Our error definition system was limited to ball contact and drops, which may not capture the full spectrum of performance errors. Future research should consider a more comprehensive error taxonomy including: rotation cessations or interruptions (when ball movement momentarily stops); hand posture deviations (when the palm significantly tilts from the horizontal plane); finger movement errors (e.g., uncoordinated finger movements, excessive force application, and inappropriate finger positioning); trajectory deviations (e.g., balls moving outside optimal rotation paths without falling); and momentary movement cessations. Such an expanded error classification would provide a more nuanced assessment of motor performance and potentially reveal subtle effects of different observation durations on specific aspects of motor execution.
Finally, this study evaluated only the immediate effect of a single AOT intervention, and not multiple-week interventions or long-term sustained effects relevant to clinical practice. To develop a more practical and effective treatment model, investigation of long-term effects is essential.

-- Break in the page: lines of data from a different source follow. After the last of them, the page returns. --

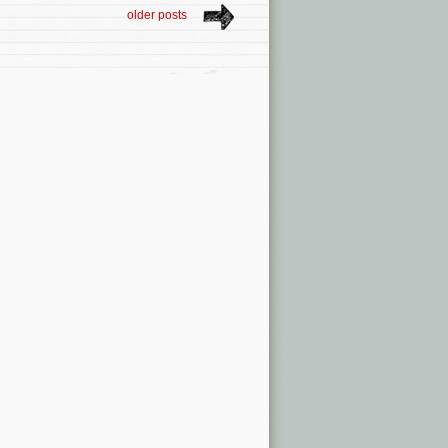
older posts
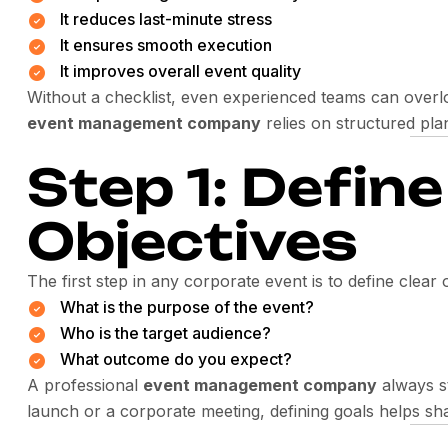
It reduces last-minute stress
It ensures smooth execution
It improves overall event quality
Without a checklist, even experienced teams can overlo
event management company
relies on structured pla
Step 1: Defin
Objectives
The first step in any corporate event is to define clear 
What is the purpose of the event?
Who is the target audience?
What outcome do you expect?
A professional
event management company
always st
launch or a corporate meeting, defining goals helps sha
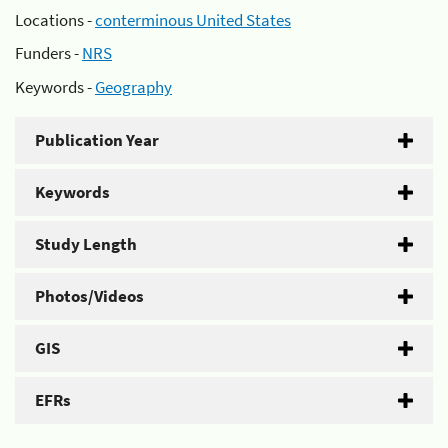
Locations -
conterminous United States
Funders -
NRS
Keywords -
Geography
Publication Year
Keywords
Study Length
Photos/Videos
GIS
EFRs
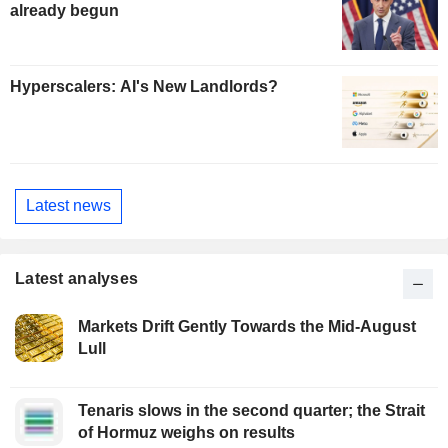
already begun
Hyperscalers: AI's New Landlords?
Latest news
Latest analyses
Markets Drift Gently Towards the Mid-August
Lull
Tenaris slows in the second quarter; the Strait
of Hormuz weighs on results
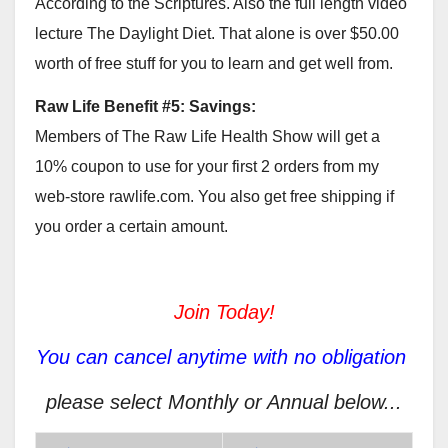
According to the Scriptures. Also the full length video
lecture The Daylight Diet. That alone is over $50.00
worth of free stuff for you to learn and get well from.
Raw Life Benefit #5: Savings:
Members of The Raw Life Health Show will get a
10% coupon to use for your first 2 orders from my
web-store rawlife.com. You also get free shipping if
you order a certain amount.
Join Today!
You can cancel anytime with no obligation
please select Monthly or Annual below...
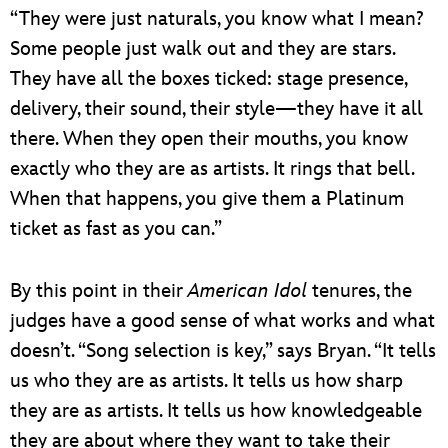
“They were just naturals, you know what I mean?
Some people just walk out and they are stars.
They have all the boxes ticked: stage presence,
delivery, their sound, their style—they have it all
there. When they open their mouths, you know
exactly who they are as artists. It rings that bell.
When that happens, you give them a Platinum
ticket as fast as you can.”
By this point in their
American Idol
tenures, the
judges have a good sense of what works and what
doesn’t. “Song selection is key,” says Bryan. “It tells
us who they are as artists. It tells us how sharp
they are as artists. It tells us how knowledgeable
they are about where they want to take their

4.5. Clinical and Academic Significance
The present study focused on the most basic AOT methodology, observation duration, which is an important parameter thought to affect intervention effects and treatment continuity. Therefore, the findings of this study provide practical knowledge that can help achieve more efficient AOT in clinical settings. The study also examined the effects of different observation durations from three multifaceted aspects: behavioral, neurophysiological, and psychomotor. The insights provided on these interactions will contribute to the elucidation of the mechanism of action of AOT.
5. Conclusions
This study investigated how different observation durations affect manual dexterity, MNS activity, and subjective psychomotor effort. Our results showed that 2 min observation improved right hand (intervention hand) dexterity and increased MNS activity, while 3 min observation improved left hand (non-intervention hand) dexterity but led to higher mental fatigue and lower concentration compared to 1 min observation.
Limitations include our inability to control the total AOT implementation time or observation-to-execution ratio between conditions, variation in potential placebo effects between still image and video observation conditions, lack of control for specific observation strategies used by participants, limited error definition system that may not capture the full spectrum of performance errors, restriction to healthy young right-handed participants, and evaluation of only the immediate effects of a single intervention. These factors may limit the generalizability of our findings to clinical populations and left-handed individuals.
This study provides practical knowledge about observation duration, a fundamental AOT parameter, and offers insights into AOT mechanisms through behavioral, neurophysiological, and psychomotor assessments. Future research should investigate long-term effects in clinical populations considering factors such as brain injury severity and recovery stage, optimize observation–execution ratios, implement control conditions with comparable placebo effects, include more comprehensive error taxonomies, measure specific observation strategies, and correlate clinical improvements with neural network changes to better understand AOT’s neuroplastic processes.